**Secção de texto**

Nos tempos que correm, promove-se muitas vezes a ideia de "marginalidade" apenas para fazer render qualquer coisa — até mesmo para vender cervejas ou telemóveis... Em todo o caso, creio que isso não nos deve fazer esquecer que as margens existem. E que, por vezes, por lá acontecem coisas que mereciam ser vistas... mais ao centro. Por razões de natureza familiar, descobri um belo espectáculo teatral feito, justamente, num desses espaços mais ou menos "ocultos". Infelizmente, só o vi no derradeiro dia de repre-sentações — 30 de Maio —, pelo que já não posso sugerir a sua descoberta. Mas creio que vale a pena registar a experiência: Máquina-Édipo foi apresentado pelo Grupo de Teatro da Nova, da Faculdade de Ciências Sociais e Humanas da UNL (Universidade Nova de Lisboa).
Numa encenação de Diogo Bento, 15 actores evoluem no espaço de uma garagem (literal-mente: no piso -4 da Torre Principal da UNL), habitando um universo que nasce de um riquíssimo princípio de colagem. O tema envolvente é, triplamente, Édipo: primeiro, o rei mítico de Tebas, imortalizado na tragédia de Sófocles; segundo, o modelo para a elaboração teórica do complexo de Édipo, por Sigmund Freud; terceiro, uma espécie de fantasma virado do avesso, estruturante do primeiro volume de Capitalismo e Esquizofrenia, de Gilles Deleuze e Félix Guattari, sintomaticamente intitulado O Anti-Édipo (já editado em tradução portuguesa).
A encenação proposta é, de princípio a fim, um jogo de máquinas, ou seja, um labirinto de matérias em transformação — vai das acções aparentemente mais "neutras" aos gestos intencionalmente metafóricos, da ordem figurativa ao caos anímico, num happening que conserva, paradoxalmente, a coerência formal de um verdadeiro acontecimento teatral. O balanço tem algo de uma tempestade simbólica sobre o inconsciente da(s) nossa(s) vida(s) — aqui coexistem a máxima angústia e um humor sem fronteiras, a nitidez do que não é possível verbalizar e o sabor acre da liberdade.

**Tarefas**
1. Enumere todas as pessoas identificadas pelo nome no texto sobre a peça Máquina-Édipo.
2. Segundo o texto sobre Máquina-Édipo, em que espaço evoluem os 15 actores da encenação?

**Lista de entradas**
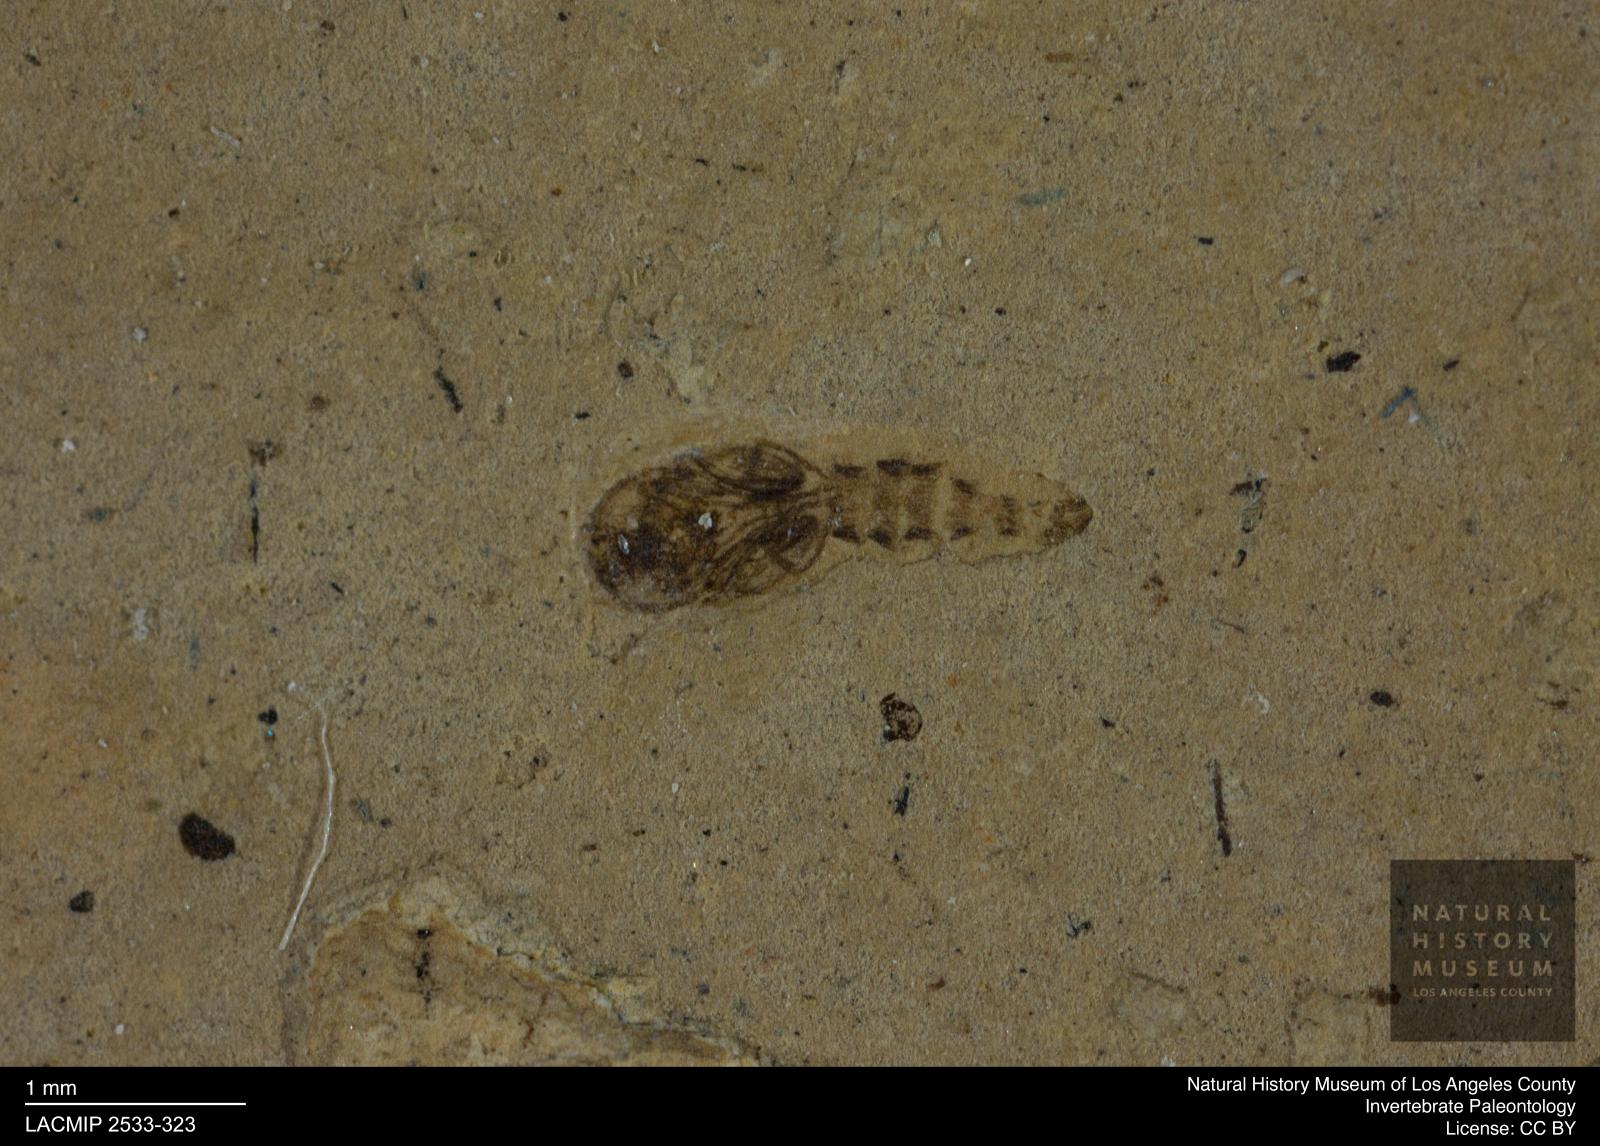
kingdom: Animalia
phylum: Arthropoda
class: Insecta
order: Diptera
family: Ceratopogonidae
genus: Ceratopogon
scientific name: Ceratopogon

* * *

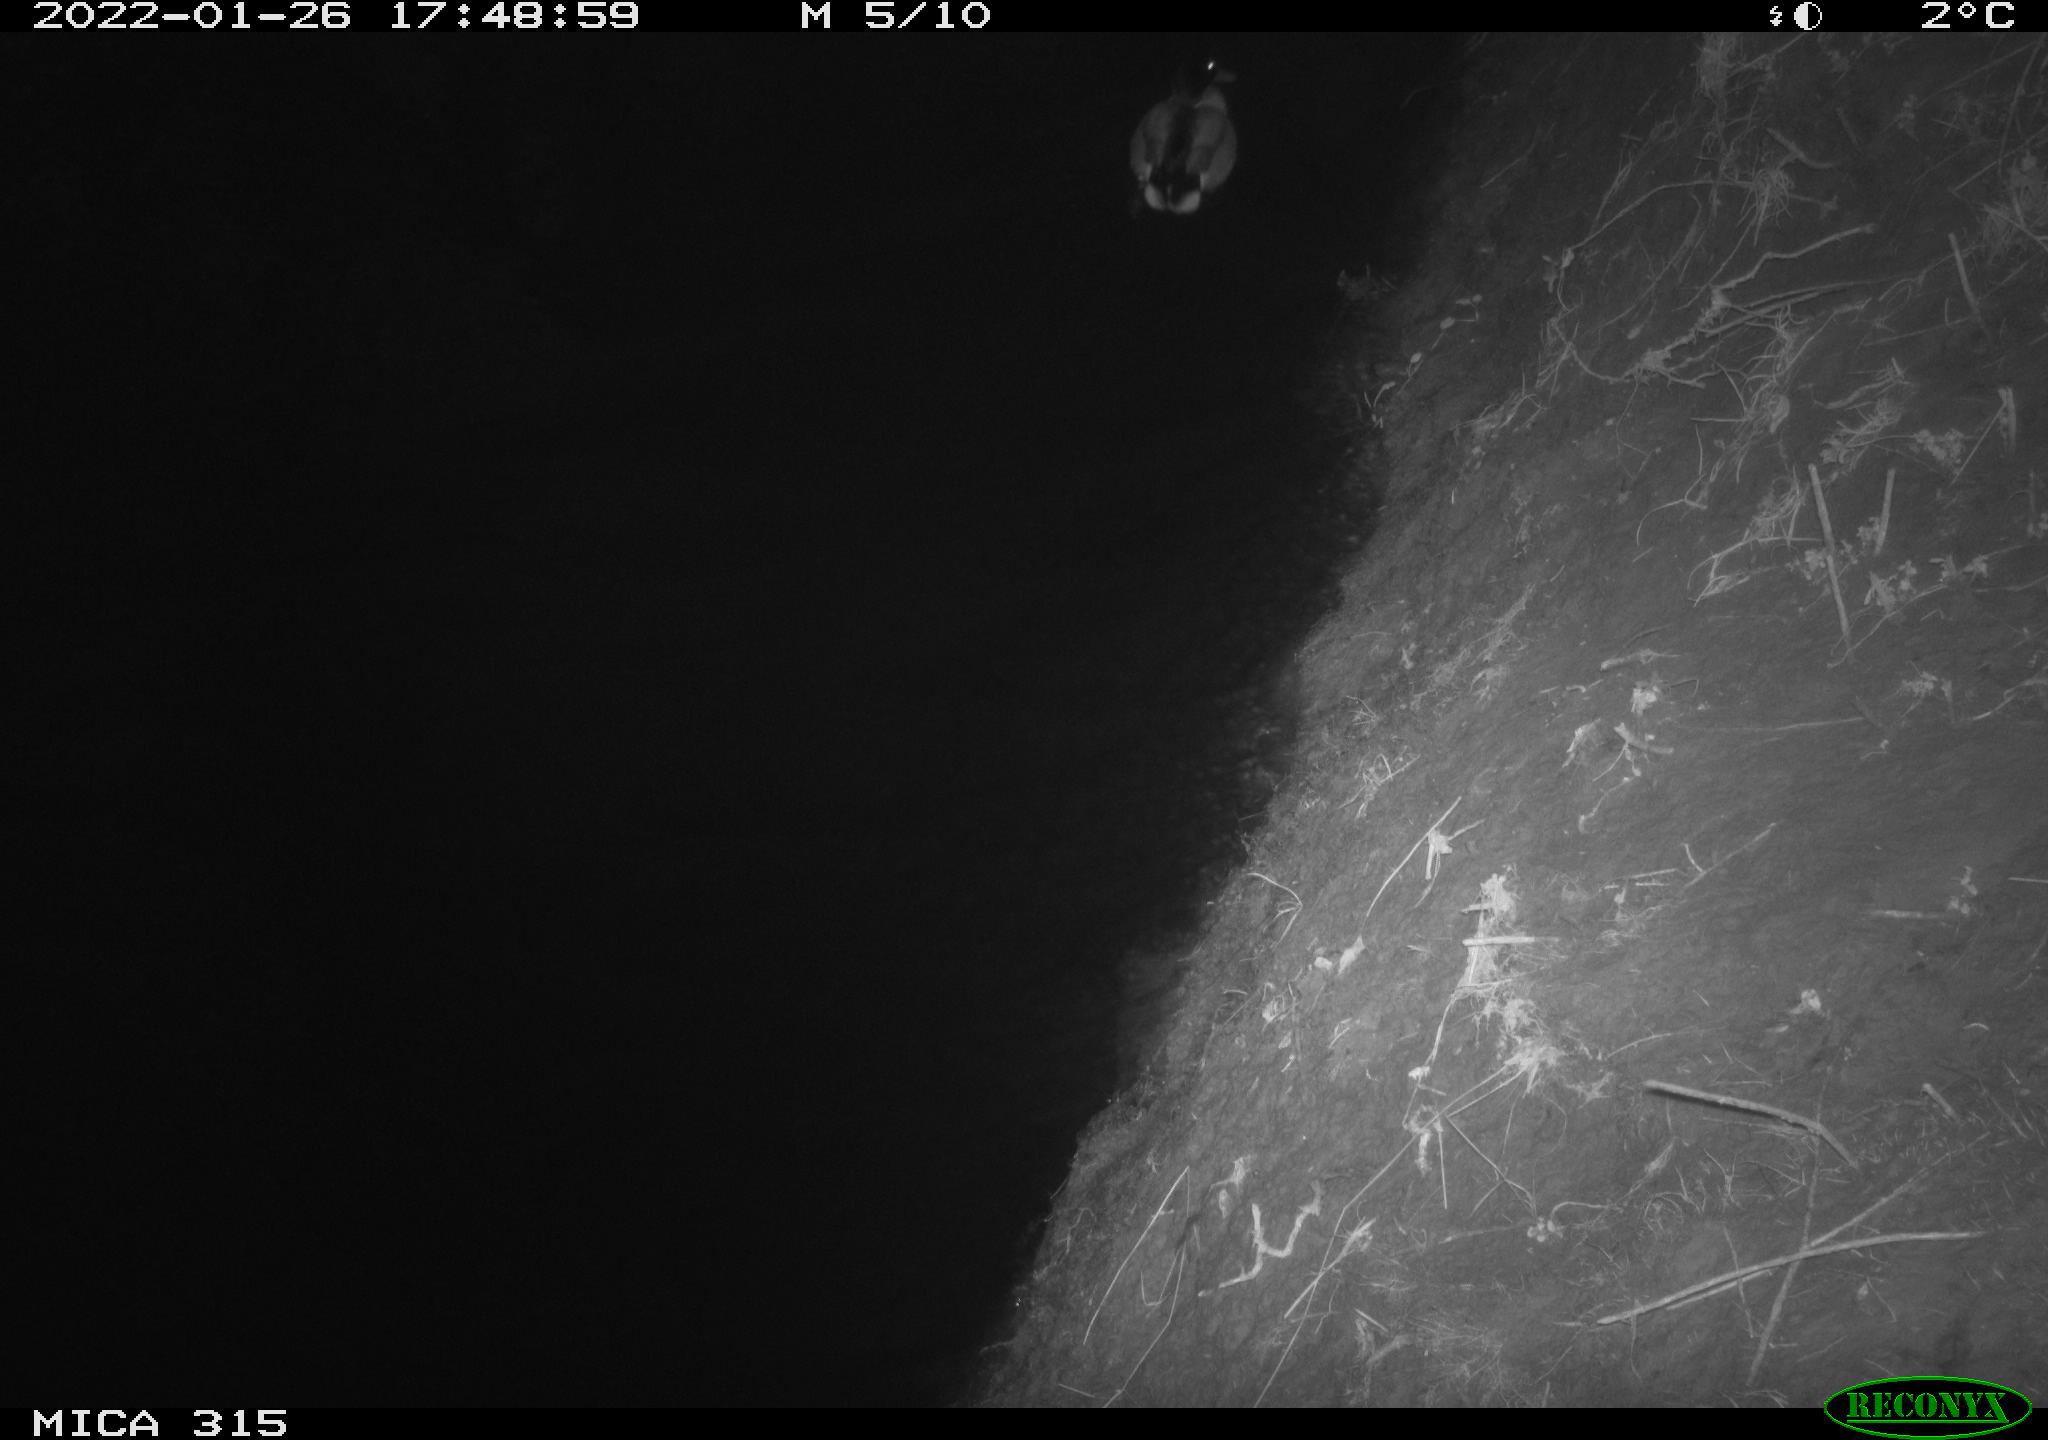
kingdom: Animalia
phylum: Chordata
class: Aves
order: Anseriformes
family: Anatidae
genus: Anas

**Soluções das tarefas**
1. Diogo Bento, Sófocles, Sigmund Freud, Gilles Deleuze, Félix Guattari

2. Numa garagem, no piso -4 da Torre Principal da UNL.